Als je speakers net zo klinken als jou spelling eruit ziet.....[B)]
Kwam je hier nou advies vragen of alleen maar laten zien hoe je iets NIET aan moet pakken?

* je plaatst zomaar een speaker in zomaar een kast...
* filters???
* kastafwerking?

Moet zeggen dat het leuk is opm te lezen, maar dat ik iedereen wil afraden om op de manier van Vega aan de gang te gaan.
Zonde van je knaken op deze manier!

----------


## Gast1401081

En maak die foto's ff op een handzaam formaat, er hangen nog steeds deelnemers op een 56k modempje.

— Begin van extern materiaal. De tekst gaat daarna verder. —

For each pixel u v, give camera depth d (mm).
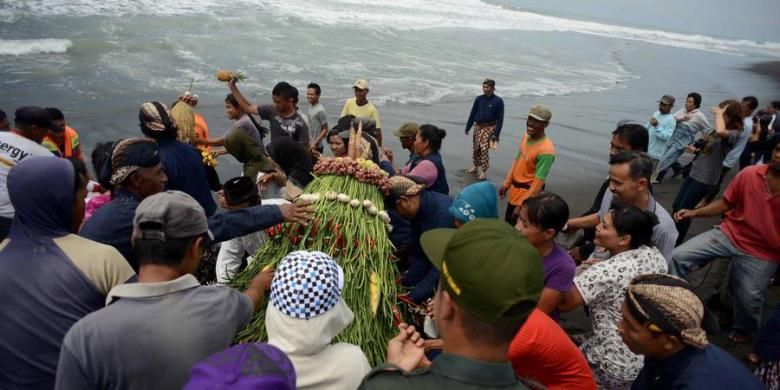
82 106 9195
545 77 18297
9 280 1982
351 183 2836
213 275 3850
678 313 1939
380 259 2668
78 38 13195
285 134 6078
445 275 1386
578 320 4664
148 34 14539
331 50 16531
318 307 1836
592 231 4449
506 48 23109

Ook al eerder besproken/gevraagd , trouwens...

----------


## bertuss

ik wil je best helpen. laat me weten welke speakers je gebruikt, en overhandig me dan de TS parameters.
winsid is niet moeilijk.

----------


## vegapower

kzal men best in het vervolg doen met de foto´s. 
zoals ik gezegt had dat de driver van de hoorn niet lang ging werken... deze heeft zen geest al gegeven by het testen. wat wil je 10wrms. nu heb ik deze vervangen door celestion dcr 100. 65wrms.. khad deze nog liggen..ze komen uit een oude discotheek. er zat een mega hoorn op... de driver van de fostex ft600 gehaald en heel leuk past de driver van celestion daar netjes op..wel leuk 6.5 keer zo sterk..en als resultaat klint de hoorn te hard nu.. marja daar heb je een equaliser voor  :Big Grin:  aleen twyfel of ik de tweeters ga houden.. omdat ik me afvraag of ze het een fuif zouden uithoudeen..dus zal de filter nog vervangen worden. van 3 weg naar 2 wegs.ALS de  tweeters eruit gaan  :Smile: de hoor zal ze wel overnemen...

----------


## bertuss

ik vind het maar een groot knutsel werkje. zonder ook maar enige rekening tye houden met frequentie verloop fasegedrag etc. etc.
nog niet eens 1x een simulatietje laten lopen voor de laag sectie.
hmzzzz.

----------


## vegapower

mnja...kheb hier op het forum als eens een keer gezegt.. ik en de pc.... wy komen niet overeen  :Wink:  als ik het kon zou ik het doen...marja...het klinkt vry goed  :Smile:

----------


## Rademakers

> citaat:...het klinkt vry goed



Geloof het of niet; dat is het belangrijkste. 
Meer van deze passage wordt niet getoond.